JCE Cipher class

Steve Burnett (burnettS@RSA.COM)
Thu, 8 May 1997 11:45:15 -0700

Message-Id: <c=US%a=_%p=RSA_Data_Securit%l=LOBESTER-970508184515Z-3788@LOBESTER.rsa.com>
From: Steve Burnett <burnettS@RSA.COM>
To: "'JavaSoft crypto questions'" <java-security@web2.javasoft.com>
Subject: JCE Cipher class
Date: Thu, 8 May 1997 11:45:15 -0700

Before asking my question about the Cipher class, I'd like to
describe something about the Signature class. Then I'll try to draw an
analogy.

From my examination, it appears that the Signature class will take
the String algorithm and call the provider to return an instance of its
class that performs this signature algorithm. Is that correct?

So then I'm thinking the Cipher class will be similar. It will take
the String algorithm and have the provider return an object.

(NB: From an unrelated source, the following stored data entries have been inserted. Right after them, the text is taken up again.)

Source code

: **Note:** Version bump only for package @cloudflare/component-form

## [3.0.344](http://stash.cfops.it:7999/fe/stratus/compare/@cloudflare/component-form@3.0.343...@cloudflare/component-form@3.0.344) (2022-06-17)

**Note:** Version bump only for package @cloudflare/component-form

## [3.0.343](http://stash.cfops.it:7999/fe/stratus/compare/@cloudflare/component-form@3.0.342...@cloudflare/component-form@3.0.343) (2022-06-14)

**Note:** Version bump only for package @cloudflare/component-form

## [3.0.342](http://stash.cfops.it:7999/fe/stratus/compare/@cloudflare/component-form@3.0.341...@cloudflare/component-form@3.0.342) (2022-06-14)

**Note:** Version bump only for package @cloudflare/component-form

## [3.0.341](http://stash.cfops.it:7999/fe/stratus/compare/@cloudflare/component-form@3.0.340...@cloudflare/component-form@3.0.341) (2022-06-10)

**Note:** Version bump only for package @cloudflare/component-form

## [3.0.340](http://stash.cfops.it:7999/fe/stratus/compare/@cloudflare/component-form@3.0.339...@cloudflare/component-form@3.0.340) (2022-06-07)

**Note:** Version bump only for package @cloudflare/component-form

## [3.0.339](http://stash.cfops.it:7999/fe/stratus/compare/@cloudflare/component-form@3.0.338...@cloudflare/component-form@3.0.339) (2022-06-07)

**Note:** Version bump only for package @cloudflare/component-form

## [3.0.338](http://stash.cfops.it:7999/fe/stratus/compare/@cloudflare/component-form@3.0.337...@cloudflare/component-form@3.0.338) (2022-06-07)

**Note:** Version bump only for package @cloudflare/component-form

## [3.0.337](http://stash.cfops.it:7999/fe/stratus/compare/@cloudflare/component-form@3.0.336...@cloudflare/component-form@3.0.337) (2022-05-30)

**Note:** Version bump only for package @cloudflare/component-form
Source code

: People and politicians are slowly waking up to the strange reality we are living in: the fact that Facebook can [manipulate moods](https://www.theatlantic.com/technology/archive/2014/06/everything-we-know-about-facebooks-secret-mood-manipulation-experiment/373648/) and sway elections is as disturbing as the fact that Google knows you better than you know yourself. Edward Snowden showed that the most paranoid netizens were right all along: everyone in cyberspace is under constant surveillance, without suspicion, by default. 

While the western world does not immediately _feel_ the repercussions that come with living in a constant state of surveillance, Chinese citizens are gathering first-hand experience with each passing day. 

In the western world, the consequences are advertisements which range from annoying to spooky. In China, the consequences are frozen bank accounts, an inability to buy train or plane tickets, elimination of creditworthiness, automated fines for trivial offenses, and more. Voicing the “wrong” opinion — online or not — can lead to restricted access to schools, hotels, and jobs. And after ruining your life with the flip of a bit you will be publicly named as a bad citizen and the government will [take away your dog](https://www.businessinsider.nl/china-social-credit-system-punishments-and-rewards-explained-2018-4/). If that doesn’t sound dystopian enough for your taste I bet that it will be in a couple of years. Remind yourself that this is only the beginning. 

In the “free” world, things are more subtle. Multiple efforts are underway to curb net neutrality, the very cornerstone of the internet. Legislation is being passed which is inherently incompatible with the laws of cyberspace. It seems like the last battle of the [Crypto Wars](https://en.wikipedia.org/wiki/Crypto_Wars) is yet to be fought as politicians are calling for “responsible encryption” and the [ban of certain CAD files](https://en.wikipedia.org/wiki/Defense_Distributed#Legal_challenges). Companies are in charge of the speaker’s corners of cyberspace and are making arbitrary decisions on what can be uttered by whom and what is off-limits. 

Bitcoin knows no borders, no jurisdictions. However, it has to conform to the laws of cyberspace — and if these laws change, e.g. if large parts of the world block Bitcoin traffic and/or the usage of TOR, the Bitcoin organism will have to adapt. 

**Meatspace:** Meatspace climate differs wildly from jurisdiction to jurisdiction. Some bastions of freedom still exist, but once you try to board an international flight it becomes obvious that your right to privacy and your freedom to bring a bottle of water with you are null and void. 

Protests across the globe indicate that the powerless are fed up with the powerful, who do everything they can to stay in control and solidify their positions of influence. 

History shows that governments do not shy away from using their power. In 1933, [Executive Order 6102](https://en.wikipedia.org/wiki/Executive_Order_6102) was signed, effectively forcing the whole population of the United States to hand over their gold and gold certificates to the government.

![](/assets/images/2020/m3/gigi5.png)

But the algorithm may be up to three things, algorithm, feedback and
padding. Will Cipher call down and expect the provider to return three
objects? Will it send all three units of information to the provider and
expect one object in return?

It seems to me an implementation would be best if the "slash" (/) in
the algorithm String indicated a new class. One class performs DES
another RC2. Then combine either of those classes with a feedback class,
one could perform CBC, another CFB. Then padding could be a third class,
either PKCS#5 or PEM.

So is Cipher expecting the provider to have one class that performs
DES-CBC-NoPad, another DES-CBC-PKCS#5, another DES-ECB-NoPad, another
DES-ECB-PKCS#5, then RC2-CBC-NoPad and RC2-CBC_PKCS#5, and on and on and
on. Or are providers "allowed" to separate functionality into classes?

A package that provides DES, RC2, RC5, CBC, CFB and PKCS#5 padding
(and ECB and no padding) will either have to build 18 classes or 6
classes.

It would be great to see the Cipher class source code (as with the
Signature class source code) to better plan a provider package. When
will that be available?

And one more question on the Cipher class. If I'm performing RSA
encryption, what do I pass as the String algorithm? "RSA"? If so, then
how does it know to do PKCS #1 Block Type 01 or 02 encoding? Or OAEP or
PSS? Will there be several flavors of RSA, such as "RSAPKCS#1Block01"
and "RSAOAEP"? Or maybe the block type could be analagous to the padding
with a block cipher. "RSA/PKCS#1Block01" or "RSA/SETOAEP" or
"RSA/P1363OAEP".

If someone passes "RSA" and calls initEncrypt (I still have trouble
remembering to say initEncrypt, rather than encryptInit, as we do in
BSAFE and as is done in Cryptoki and as is done by another company!)
then the provider will by default use PKCS #1 Block Type 01. Or whatever
the provider decides the default should be.